• Extract provided:
*** Block opens ***

Profile analysis has important advantages over these alternatives. Compared to differential bundle functioning, profile analysis does not require a set of DIF-free items (i.e., items that are assumed to only measure the primary dimension). Moreover, profile analysis can be used for an arbitrary number of groups and does not require the specification of a reference and a focal group. Both are important advantages in a multiple-group setting, where no obvious reference group presents itself, as in the ILSA context. Compared to differential facet functioning methods, profile analysis does not require separate model parameter estimates for each country. This is a clear advantage in the ILSA context, where complex sampling schemes can render per-country sample sizes too small for precise estimates. Finally, profile analysis provides an easily interpretable measure of effect size (i.e., excess percentage), which can be used to summarize and communicate results to stakeholders. All this makes profile analysis a valuable tool for studying the relative strengths and weaknesses of different groups that have taken a test, for example, studying how countries differ in their performance on specific item types in ILSAs.

Despite several advantanges, profile analysis has an important restriction limiting its applicability in large-scale assessments: reliance on the Rasch model or its variants, which assume equal relationship between items and the underlying factor. Given that large-scale assessments such as TIMSS, PIRLS, PISA, and NAEP operationally use a more flexible measurement model (see, e.g., OECD, 2020), extending profile analysis to these contexts is valuable. Our work focuses on this extension, described in detail subsequently, along with an additional development, the context of which we describe next.

Investigating the relationship between item features and DIF allows us to determine whether observed differences between two sets of items on a given test can be attributed to a particular item feature or whether these differences are caused by random sampling variability.¹ In other words, we can investigate whether observed differences are generalizable beyond the immediate test setting—from those items observed on a particular test—to the population of items that share a particular feature. For example: Is one country structurally better in answering multiple-choice items, or is the observed pattern on a particular test administration limited to that setting? In the latter (nongeneralizable) case, differences are only due to idiosyncratic properties of the items in the two sets (e.g., with specific multiple choice items on this test being easier for one country due to reasons unrelated to the item feature).

*** Block closes ***

• Dataset section:
*** Block opens ***

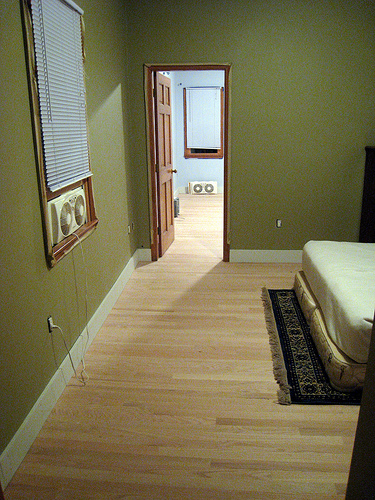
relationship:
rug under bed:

*** Block closes ***

• Aim of the exercise: Could you carry the passage on profile analysis forward from its last sentence?

• Output for this exercise:
It is important to distinguish between the results of a specific set of items on a test and the results of those items when applied to the population of items. DIF results, from profile analysis, differential facet functioning, or differential bundle functioning, can reveal if there is a systematic difference between two groups of items on the specific test, but these methods do not necessarily produce results that are generalizable the population level of items that carry a given feature. Importantly, developing generalizable methods can help to develop better measures that are less affected by culture, language, geography, or other demographics. On the other hand, if findings are unique to a test setting, making systematic adjustments to cross-cultural measures becomes an intractable challenge, as adjustments to future test cycles can create a “whack-a-mole” effect, where new measurement differences surface consequently and observed item feature effects do not reoccur in similar ways in other tests. As such, methods that can reveal whether feature-related DIF results can be expected to generalize outside of the test setting are needed. The importance of distinguishing the test-level and population-level results was earlier discussed by Ong et al. (2013).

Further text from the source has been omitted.